§ What you have to do
Copy the entries below in full, keeping them exactly as they are.

[Data — start]

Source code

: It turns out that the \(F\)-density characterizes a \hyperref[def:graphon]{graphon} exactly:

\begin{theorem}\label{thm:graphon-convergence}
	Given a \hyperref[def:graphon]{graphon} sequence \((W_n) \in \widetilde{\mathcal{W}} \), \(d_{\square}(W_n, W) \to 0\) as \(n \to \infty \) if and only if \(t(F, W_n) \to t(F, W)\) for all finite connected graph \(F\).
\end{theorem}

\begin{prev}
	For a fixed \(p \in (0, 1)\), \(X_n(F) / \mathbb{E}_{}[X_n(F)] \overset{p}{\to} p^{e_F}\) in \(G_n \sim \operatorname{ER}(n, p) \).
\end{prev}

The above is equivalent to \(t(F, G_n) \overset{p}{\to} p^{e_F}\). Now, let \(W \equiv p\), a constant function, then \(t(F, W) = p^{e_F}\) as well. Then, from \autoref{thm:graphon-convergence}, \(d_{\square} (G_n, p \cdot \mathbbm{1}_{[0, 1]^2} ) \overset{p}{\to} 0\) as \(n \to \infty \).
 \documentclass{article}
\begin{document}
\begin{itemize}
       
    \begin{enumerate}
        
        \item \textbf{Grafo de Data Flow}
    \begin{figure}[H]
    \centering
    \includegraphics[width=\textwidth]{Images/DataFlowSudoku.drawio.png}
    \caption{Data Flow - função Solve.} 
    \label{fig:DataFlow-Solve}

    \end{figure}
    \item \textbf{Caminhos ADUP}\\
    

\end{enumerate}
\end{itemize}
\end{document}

[Data — finish]

§ Response to the exercise
Source code

: It turns out that the \(F\)-density characterizes a \hyperref[def:graphon]{graphon} exactly:

\begin{theorem}\label{thm:graphon-convergence}
	Given a \hyperref[def:graphon]{graphon} sequence \((W_n) \in \widetilde{\mathcal{W}} \), \(d_{\square}(W_n, W) \to 0\) as \(n \to \infty \) if and only if \(t(F, W_n) \to t(F, W)\) for all finite connected graph \(F\).
\end{theorem}

\begin{prev}
	For a fixed \(p \in (0, 1)\), \(X_n(F) / \mathbb{E}_{}[X_n(F)] \overset{p}{\to} p^{e_F}\) in \(G_n \sim \operatorname{ER}(n, p) \).
\end{prev}

The above is equivalent to \(t(F, G_n) \overset{p}{\to} p^{e_F}\). Now, let \(W \equiv p\), a constant function, then \(t(F, W) = p^{e_F}\) as well. Then, from \autoref{thm:graphon-convergence}, \(d_{\square} (G_n, p \cdot \mathbbm{1}_{[0, 1]^2} ) \overset{p}{\to} 0\) as \(n \to \infty \).
 \documentclass{article}
\begin{document}
\begin{itemize}
       
    \begin{enumerate}
        
        \item \textbf{Grafo de Data Flow}
    \begin{figure}[H]
    \centering
    \includegraphics[width=\textwidth]{Images/DataFlowSudoku.drawio.png}
    \caption{Data Flow - função Solve.} 
    \label{fig:DataFlow-Solve}

    \end{figure}
    \item \textbf{Caminhos ADUP}\\
    

\end{enumerate}
\end{itemize}
\end{document}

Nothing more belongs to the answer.